The HTML Transformation stage (called the HTML Transform stage in versions earlier than 3.0) is used to process HTML by means of a set of explicit mapping rules. This stage is usually used in tandem with an Apache Tika Parser stage; it provides custom processing of HTML content, instead of the Tika defaults. It uses the JSoup library which has a rich syntax for selecting HTML and CSS tags and elements. The JSoup selector patterns are used to map HTML elements to PipelineDocument fields. For example, you could process navigational div elements one way, and contentful div elements another way.

The HTML Transformation stage can be used to create multiple child records from HTML document fragments and relate them back to the parent record via a parent ID field.

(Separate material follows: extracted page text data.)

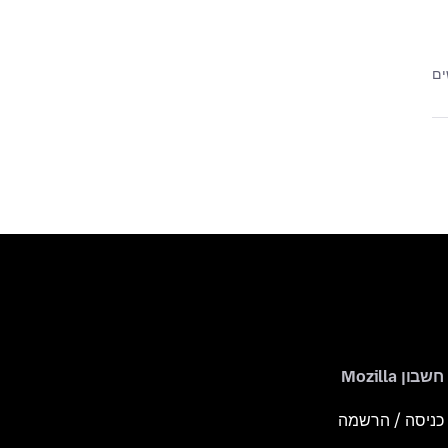
חשבון Mozilla
כניסה / הרשמה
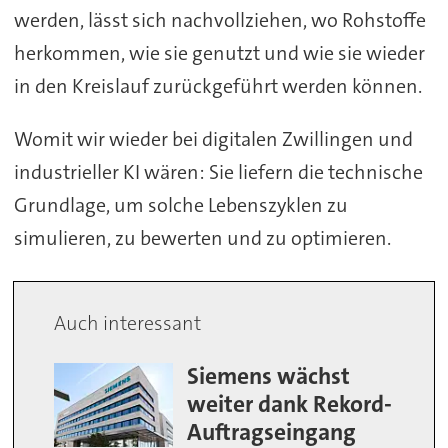
werden, lässt sich nachvollziehen, wo Rohstoffe
herkommen, wie sie genutzt und wie sie wieder
in den Kreislauf zurückgeführt werden können.
Womit wir wieder bei digitalen Zwillingen und
industrieller KI wären: Sie liefern die technische
Grundlage, um solche Lebenszyklen zu
simulieren, zu bewerten und zu optimieren.
Auch interessant
Siemens wächst
weiter dank Rekord-
Auftragseingang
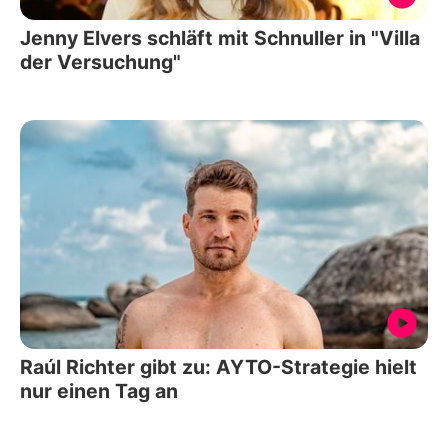
Jenny Elvers schläft mit Schnuller in "Villa
der Versuchung"
Raúl Richter gibt zu: AYTO-Strategie hielt
nur einen Tag an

The Additional Metadata property provides the ability to add additional fields.

Required Pipeline Stages and Configuration

The pipeline must have a Tika Parser stage before the HTML Transformation stage. The Tika Parser must be configured as follows:

  • UI checkbox "Add original document content" / REST API property "addOriginalContent" set to false

  • UI checkbox "Return parsed content as XML or HTML" / REST API property "keepOriginalStructure" set to true

  • UI checkbox "Return original XML and HTML instead of Tika XML output" / REST API property "returnXml" set to true

For some versions of Fusion you may need to add a Field Mapping stage after the HTML Transformation stage to remove the following fields from the document:

  • _raw-content_

  • Content-Type

  • Content-Length

  • parsing

  • parsing_time

HTML Stage Configuration Example

Definition of an HTML Transformation stage to extract image links and text:

{
  "type": "html-transform",
  "recordSelector": "#main-content",
  "parentIdField": "page_s",
  "bodyField": "body",
  "mappings": [
   { "selectRule": "div",
     "attribute": "",
     "field": "main-content_txt",
     "multivalue": true
   },
   { "selectRule": "a",
     "attribute": "text",
     "field": "links_txt",
     "multivalue": true
   }  ],
  "keepParent": false,
  "skip": false,
  "label": "html-main-content"
}

Configuration

Tip
When entering configuration values in the UI, use unescaped characters, such as \t for the tab character. When entering configuration values in the API, use escaped characters, such as \\t for the tab character.